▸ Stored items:
- - - - - - -

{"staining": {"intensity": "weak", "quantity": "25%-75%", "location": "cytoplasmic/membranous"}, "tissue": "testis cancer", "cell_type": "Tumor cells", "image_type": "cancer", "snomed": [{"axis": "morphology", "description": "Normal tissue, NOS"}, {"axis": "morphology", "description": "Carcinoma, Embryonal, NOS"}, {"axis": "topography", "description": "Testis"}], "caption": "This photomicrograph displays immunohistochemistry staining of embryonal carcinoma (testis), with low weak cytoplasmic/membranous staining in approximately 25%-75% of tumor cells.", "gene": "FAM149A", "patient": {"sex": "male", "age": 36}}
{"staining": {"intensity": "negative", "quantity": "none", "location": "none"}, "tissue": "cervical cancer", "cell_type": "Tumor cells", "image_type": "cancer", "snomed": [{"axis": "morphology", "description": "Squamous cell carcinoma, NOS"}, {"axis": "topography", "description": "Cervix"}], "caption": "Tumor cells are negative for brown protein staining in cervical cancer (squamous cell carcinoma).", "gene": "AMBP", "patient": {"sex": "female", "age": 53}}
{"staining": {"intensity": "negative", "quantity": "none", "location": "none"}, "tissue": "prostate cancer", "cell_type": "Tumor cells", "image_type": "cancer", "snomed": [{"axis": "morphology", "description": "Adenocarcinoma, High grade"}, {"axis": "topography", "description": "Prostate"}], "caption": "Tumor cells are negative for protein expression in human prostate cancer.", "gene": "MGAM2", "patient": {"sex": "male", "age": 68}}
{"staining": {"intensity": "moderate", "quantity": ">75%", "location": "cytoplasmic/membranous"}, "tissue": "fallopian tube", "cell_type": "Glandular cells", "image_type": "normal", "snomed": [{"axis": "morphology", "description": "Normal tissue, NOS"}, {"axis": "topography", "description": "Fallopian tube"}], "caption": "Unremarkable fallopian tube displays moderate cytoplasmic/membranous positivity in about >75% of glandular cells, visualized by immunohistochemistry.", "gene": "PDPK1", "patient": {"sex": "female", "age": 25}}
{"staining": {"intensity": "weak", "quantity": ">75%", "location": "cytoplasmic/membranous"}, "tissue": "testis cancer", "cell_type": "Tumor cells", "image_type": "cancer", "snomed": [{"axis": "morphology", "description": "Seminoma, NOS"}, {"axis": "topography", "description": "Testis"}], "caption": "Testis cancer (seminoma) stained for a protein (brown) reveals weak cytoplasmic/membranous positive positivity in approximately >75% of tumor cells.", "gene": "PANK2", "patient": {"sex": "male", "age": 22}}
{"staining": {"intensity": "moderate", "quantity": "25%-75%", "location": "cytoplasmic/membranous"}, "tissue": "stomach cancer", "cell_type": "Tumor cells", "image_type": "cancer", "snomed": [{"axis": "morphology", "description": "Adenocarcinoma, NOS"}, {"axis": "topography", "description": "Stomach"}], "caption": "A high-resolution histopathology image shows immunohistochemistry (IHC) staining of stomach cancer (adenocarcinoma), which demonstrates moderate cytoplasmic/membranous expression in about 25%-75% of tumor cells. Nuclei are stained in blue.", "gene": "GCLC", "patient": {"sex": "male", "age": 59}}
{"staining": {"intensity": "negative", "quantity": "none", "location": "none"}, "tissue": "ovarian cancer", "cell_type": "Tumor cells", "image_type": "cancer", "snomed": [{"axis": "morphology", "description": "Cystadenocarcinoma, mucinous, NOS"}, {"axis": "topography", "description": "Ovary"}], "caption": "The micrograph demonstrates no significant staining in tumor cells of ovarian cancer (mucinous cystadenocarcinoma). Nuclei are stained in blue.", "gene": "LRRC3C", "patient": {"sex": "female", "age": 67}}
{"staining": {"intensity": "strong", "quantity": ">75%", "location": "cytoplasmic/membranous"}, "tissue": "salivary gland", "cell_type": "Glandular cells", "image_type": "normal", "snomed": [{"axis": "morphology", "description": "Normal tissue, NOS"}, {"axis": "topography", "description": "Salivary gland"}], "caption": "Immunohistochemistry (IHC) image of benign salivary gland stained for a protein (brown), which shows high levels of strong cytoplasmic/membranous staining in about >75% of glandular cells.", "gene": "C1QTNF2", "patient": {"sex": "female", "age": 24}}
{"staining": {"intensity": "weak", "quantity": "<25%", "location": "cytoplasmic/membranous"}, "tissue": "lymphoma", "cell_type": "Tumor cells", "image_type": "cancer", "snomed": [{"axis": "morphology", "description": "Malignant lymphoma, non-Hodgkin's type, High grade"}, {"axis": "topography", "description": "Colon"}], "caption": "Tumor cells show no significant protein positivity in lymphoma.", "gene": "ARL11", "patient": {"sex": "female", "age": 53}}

- - - - - - -

▸ To do:
Your answer should be the records above, set down exactly.

▸ Task answer:
{"staining": {"intensity": "weak", "quantity": "25%-75%", "location": "cytoplasmic/membranous"}, "tissue": "testis cancer", "cell_type": "Tumor cells", "image_type": "cancer", "snomed": [{"axis": "morphology", "description": "Normal tissue, NOS"}, {"axis": "morphology", "description": "Carcinoma, Embryonal, NOS"}, {"axis": "topography", "description": "Testis"}], "caption": "This photomicrograph displays immunohistochemistry staining of embryonal carcinoma (testis), with low weak cytoplasmic/membranous staining in approximately 25%-75% of tumor cells.", "gene": "FAM149A", "patient": {"sex": "male", "age": 36}}
{"staining": {"intensity": "negative", "quantity": "none", "location": "none"}, "tissue": "cervical cancer", "cell_type": "Tumor cells", "image_type": "cancer", "snomed": [{"axis": "morphology", "description": "Squamous cell carcinoma, NOS"}, {"axis": "topography", "description": "Cervix"}], "caption": "Tumor cells are negative for brown protein staining in cervical cancer (squamous cell carcinoma).", "gene": "AMBP", "patient": {"sex": "female", "age": 53}}
{"staining": {"intensity": "negative", "quantity": "none", "location": "none"}, "tissue": "prostate cancer", "cell_type": "Tumor cells", "image_type": "cancer", "snomed": [{"axis": "morphology", "description": "Adenocarcinoma, High grade"}, {"axis": "topography", "description": "Prostate"}], "caption": "Tumor cells are negative for protein expression in human prostate cancer.", "gene": "MGAM2", "patient": {"sex": "male", "age": 68}}
{"staining": {"intensity": "moderate", "quantity": ">75%", "location": "cytoplasmic/membranous"}, "tissue": "fallopian tube", "cell_type": "Glandular cells", "image_type": "normal", "snomed": [{"axis": "morphology", "description": "Normal tissue, NOS"}, {"axis": "topography", "description": "Fallopian tube"}], "caption": "Unremarkable fallopian tube displays moderate cytoplasmic/membranous positivity in about >75% of glandular cells, visualized by immunohistochemistry.", "gene": "PDPK1", "patient": {"sex": "female", "age": 25}}
{"staining": {"intensity": "weak", "quantity": ">75%", "location": "cytoplasmic/membranous"}, "tissue": "testis cancer", "cell_type": "Tumor cells", "image_type": "cancer", "snomed": [{"axis": "morphology", "description": "Seminoma, NOS"}, {"axis": "topography", "description": "Testis"}], "caption": "Testis cancer (seminoma) stained for a protein (brown) reveals weak cytoplasmic/membranous positive positivity in approximately >75% of tumor cells.", "gene": "PANK2", "patient": {"sex": "male", "age": 22}}
{"staining": {"intensity": "moderate", "quantity": "25%-75%", "location": "cytoplasmic/membranous"}, "tissue": "stomach cancer", "cell_type": "Tumor cells", "image_type": "cancer", "snomed": [{"axis": "morphology", "description": "Adenocarcinoma, NOS"}, {"axis": "topography", "description": "Stomach"}], "caption": "A high-resolution histopathology image shows immunohistochemistry (IHC) staining of stomach cancer (adenocarcinoma), which demonstrates moderate cytoplasmic/membranous expression in about 25%-75% of tumor cells. Nuclei are stained in blue.", "gene": "GCLC", "patient": {"sex": "male", "age": 59}}
{"staining": {"intensity": "negative", "quantity": "none", "location": "none"}, "tissue": "ovarian cancer", "cell_type": "Tumor cells", "image_type": "cancer", "snomed": [{"axis": "morphology", "description": "Cystadenocarcinoma, mucinous, NOS"}, {"axis": "topography", "description": "Ovary"}], "caption": "The micrograph demonstrates no significant staining in tumor cells of ovarian cancer (mucinous cystadenocarcinoma). Nuclei are stained in blue.", "gene": "LRRC3C", "patient": {"sex": "female", "age": 67}}
{"staining": {"intensity": "strong", "quantity": ">75%", "location": "cytoplasmic/membranous"}, "tissue": "salivary gland", "cell_type": "Glandular cells", "image_type": "normal", "snomed": [{"axis": "morphology", "description": "Normal tissue, NOS"}, {"axis": "topography", "description": "Salivary gland"}], "caption": "Immunohistochemistry (IHC) image of benign salivary gland stained for a protein (brown), which shows high levels of strong cytoplasmic/membranous staining in about >75% of glandular cells.", "gene": "C1QTNF2", "patient": {"sex": "female", "age": 24}}
{"staining": {"intensity": "weak", "quantity": "<25%", "location": "cytoplasmic/membranous"}, "tissue": "lymphoma", "cell_type": "Tumor cells", "image_type": "cancer", "snomed": [{"axis": "morphology", "description": "Malignant lymphoma, non-Hodgkin's type, High grade"}, {"axis": "topography", "description": "Colon"}], "caption": "Tumor cells show no significant protein positivity in lymphoma.", "gene": "ARL11", "patient": {"sex": "female", "age": 53}}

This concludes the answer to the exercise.